Ensar’a kimler destek verdi?

Ensar Vakfı Başkanı İsmail Cenk Dilberoğlu, Ahmet Hakan ile yaptığı söyleşide konuya ilişkin şu ifadeleri kullanarak vakfını temize çıkartmaya çalışacaktı;

“Suçlanan şahıs, 2013 yılında 5 ay süreyle vakfımızda gönüllü etüt öğretmenliği görevinde bulunmuş, bu süreden sonra da vakfımızla hiçbir irtibatı olmamıştır. Savcılığın açıklamasında bu şahsın, ilk suç fiilinin 2014 yılında ve farklı yerlerde işlendiği kanaati oluştuğu beyan edilmiştir. Kanaatimizce vakfımızın bu olayla hiçbir ilgisi bulunmamaktadır.”

Benzer bir açıklama dönemin Aile ve Sosyal Politikalar bakanı Sema Ramazanoğlu tarafından yapılacak ve Ramazanoğlu şu skandal ifadelere imza atacaktı;

“Buna bir kere rastlanmış olması hizmetleri ile ön plana çıkmış bir kurumumuzu karalamak için gerekçe olamaz. Biz Ensar Vakfı’nı da tanıyoruz, hizmetlerini de takdir ediyoruz, ama öteki taraftan bunu yapan kişi için de sıfır toleransla hukuki açıdan bütün takibimizi yapıyoruz”

İBB muslukları Ensar için açmış

Hükümet kanadından Ensar’a destek sürerken, sermaye de Ensar’ın üzerinden elini çekmeyeceğini doğrudan gösterecekti.
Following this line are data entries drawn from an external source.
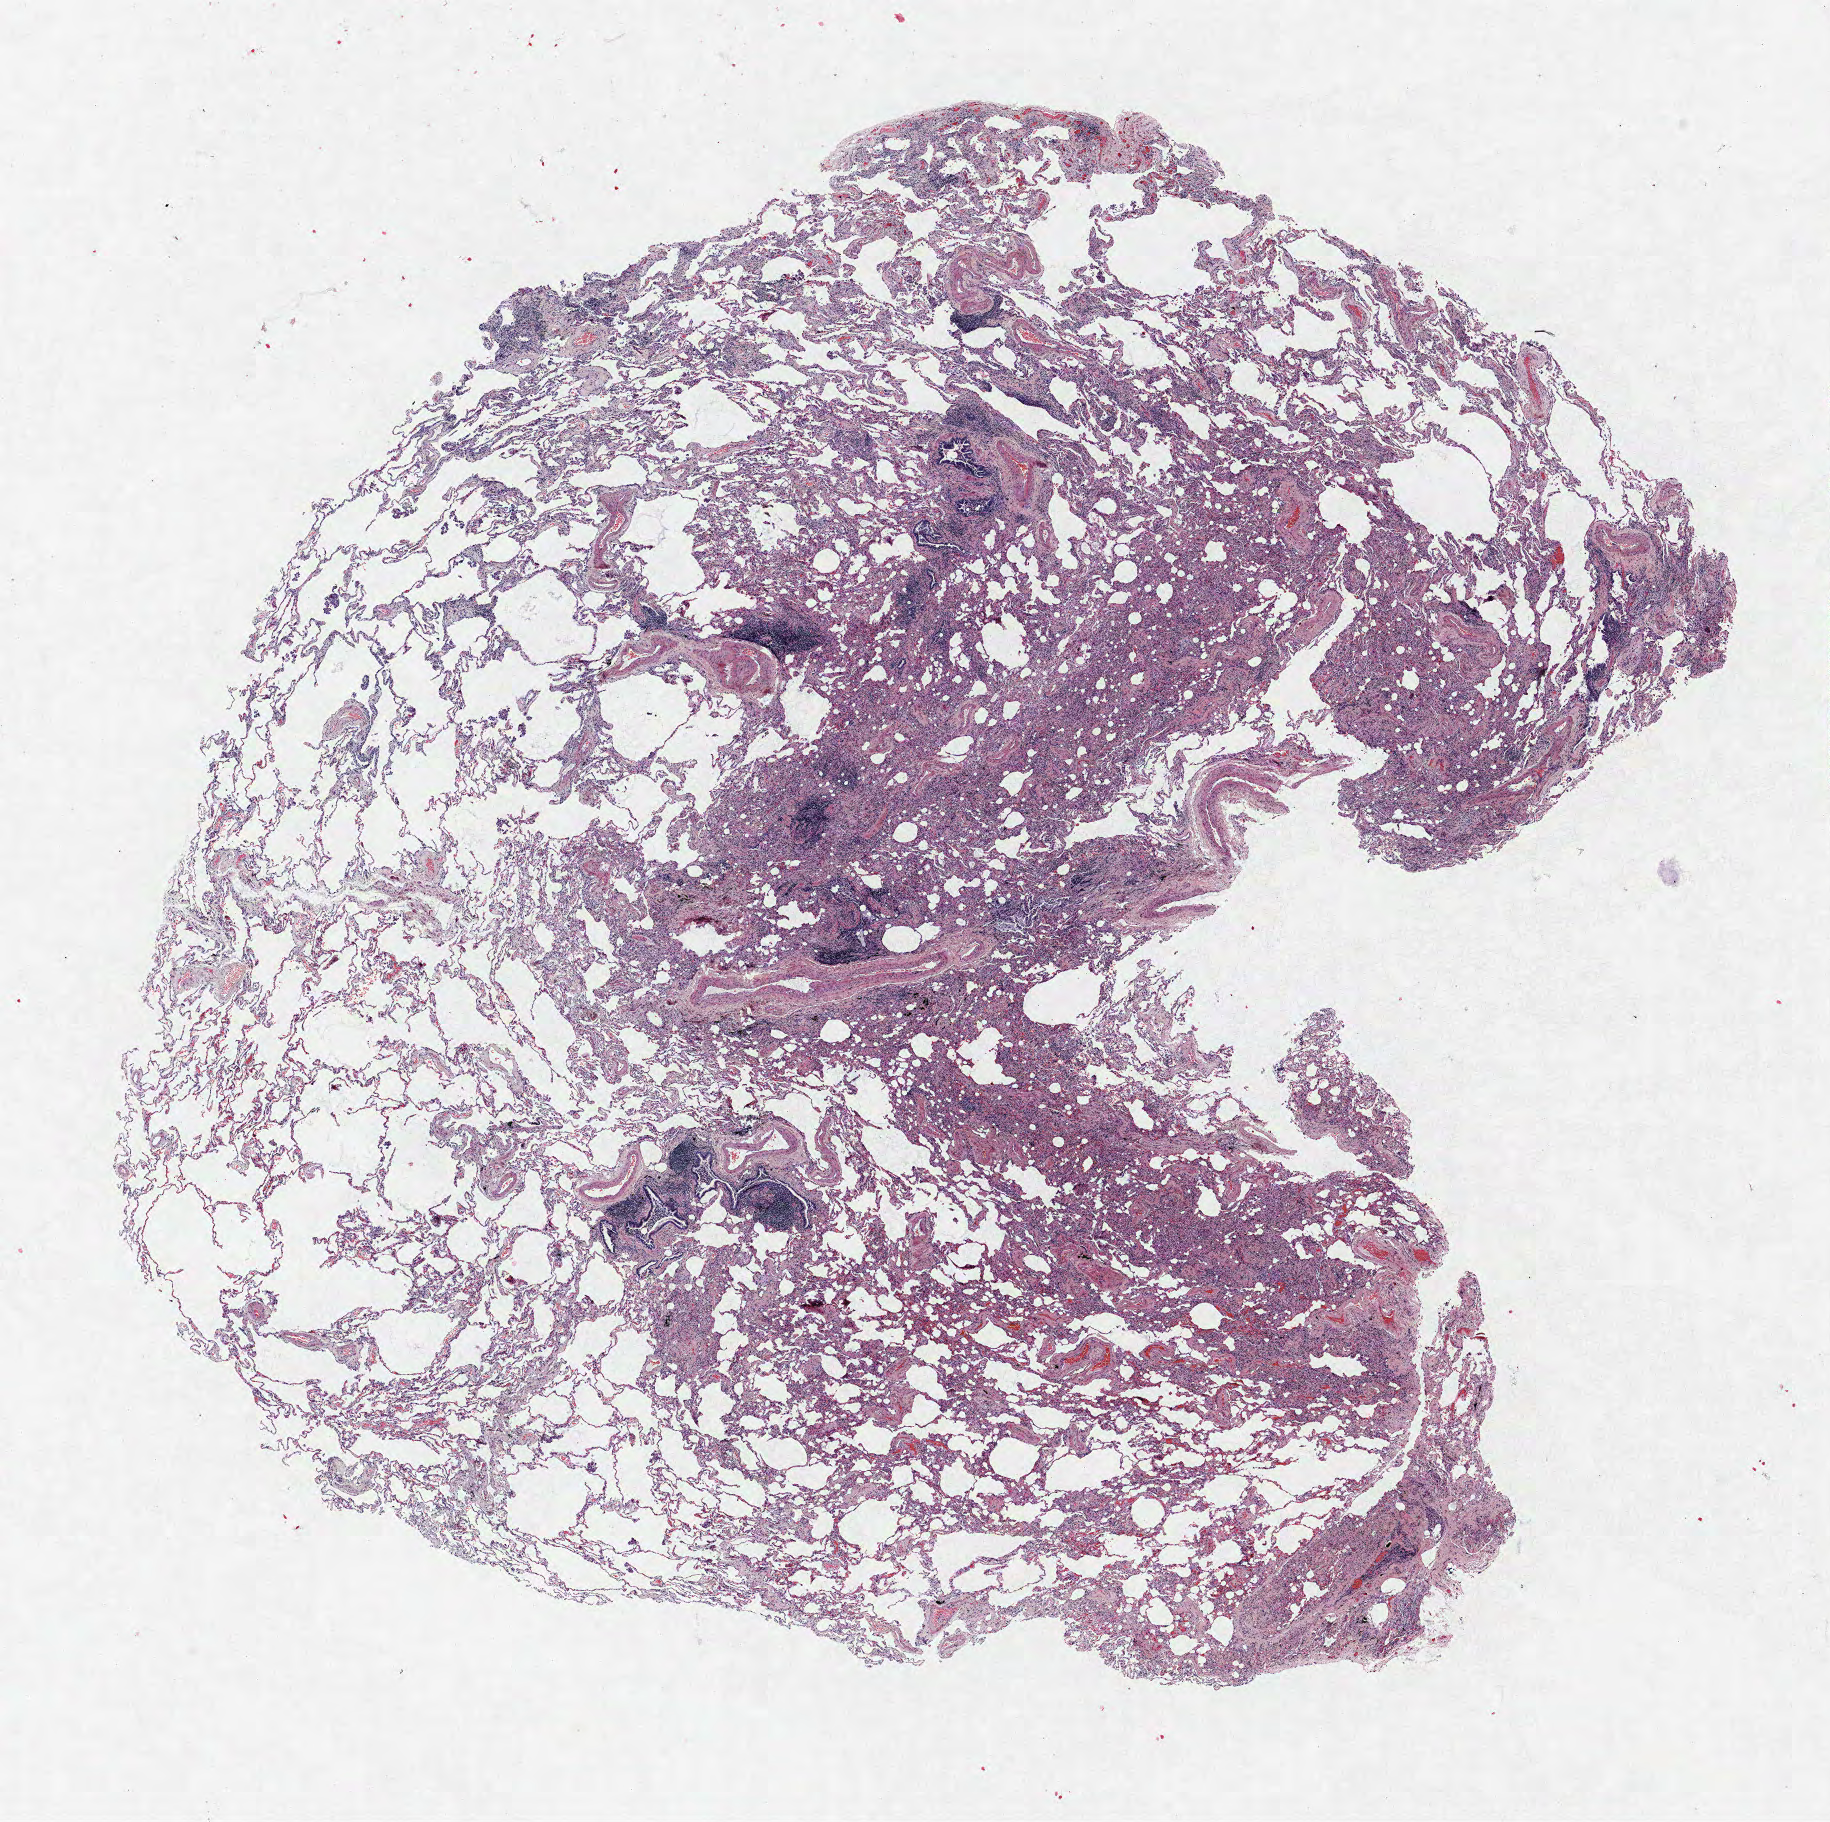
Whole-slide histology image, H&E-stained — a low-resolution overview of the entire scanned area, about 14.6 x 14.6 mm (from a 40x scan). FFPE section. Lung. Male, age 73 at enrolment. Grade: well differentiated (G1).
- participant's lung-cancer diagnosis: Adenocarcinoma, NOS
- primary tumour location (clinical record): right lower lobe
- ICD-O-3 topography: lower lobe of lung (C34.3)
- stage (AJCC 6th edition): IA
- tumour size (pathology): 18 mm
Karaman’daki skandalın ardından, Ensar Vakfı’nın düzenlediği etkinliğe sponsor olduğu için Turkcell’e Twitter’da tepki gösterilirken, firma, tweetlerin toplandığı etiketlere ve tepki gösteren hesaplara “erişimin engellenmesini” isteyecekti.

Kısacası, AKP’si ve sermaye sınıfı eliyle Ensar Vakfı koruma altına alınmış ve daha da palazlanması için bir kez daha “yürü ya kulum” denilmişti. Ensar Vakfı bu süreçte, kapatılmak bir yana dursun, Milli Eğitim Bakanlığı (MEB) ile protokol imzalayıp, işbirliği yapacak kadar meşru hale getirildi.

İş bununla da sınırlı kalmadı elbette, İstanbul Büyükşehir Belediyesi CHP Meclis Grubu Yönetim Kurulu Üyesi Tarık Balyalı’nın paylaştığı rapora göre, Ensar Vakfı, İstanbul Büyükşehi Belediyesi (İBB) en fazla yardım alan dördüncü kurumdu. 2018 ve öncesini kapsayan rapora göre Ensar Vakfı İBB’den tam tamına 29 milyon 797 bin 240 lira “yardım” almıştı.

Ebetteki Ensar Vakfı’na muslukları açan yalnızca İBB değil. Türkiye’nin hemen hemen her şehrinde bir şubesi bulunan Ensar’ın kimi belediyeler ile de ilişkisinin ne denli sıkı olduğu bilinen bir gerçek.

Sonuç yerine

Başta yazdığımızı tekrar etmek pahasına, bir insanlık sınırı olan çocukları korumak için tek başına Ensar Vakfı ile mücadele etmek yetmiyor. Ensar ve benzerlerini ortaya çıkartan, onlara “yürü ya kulum” diyen, eşitsizlikler üzerine kurulu bu düzeni de alaşağı etmek gerekiyor. Sonrası zaten iyilik, güzellik.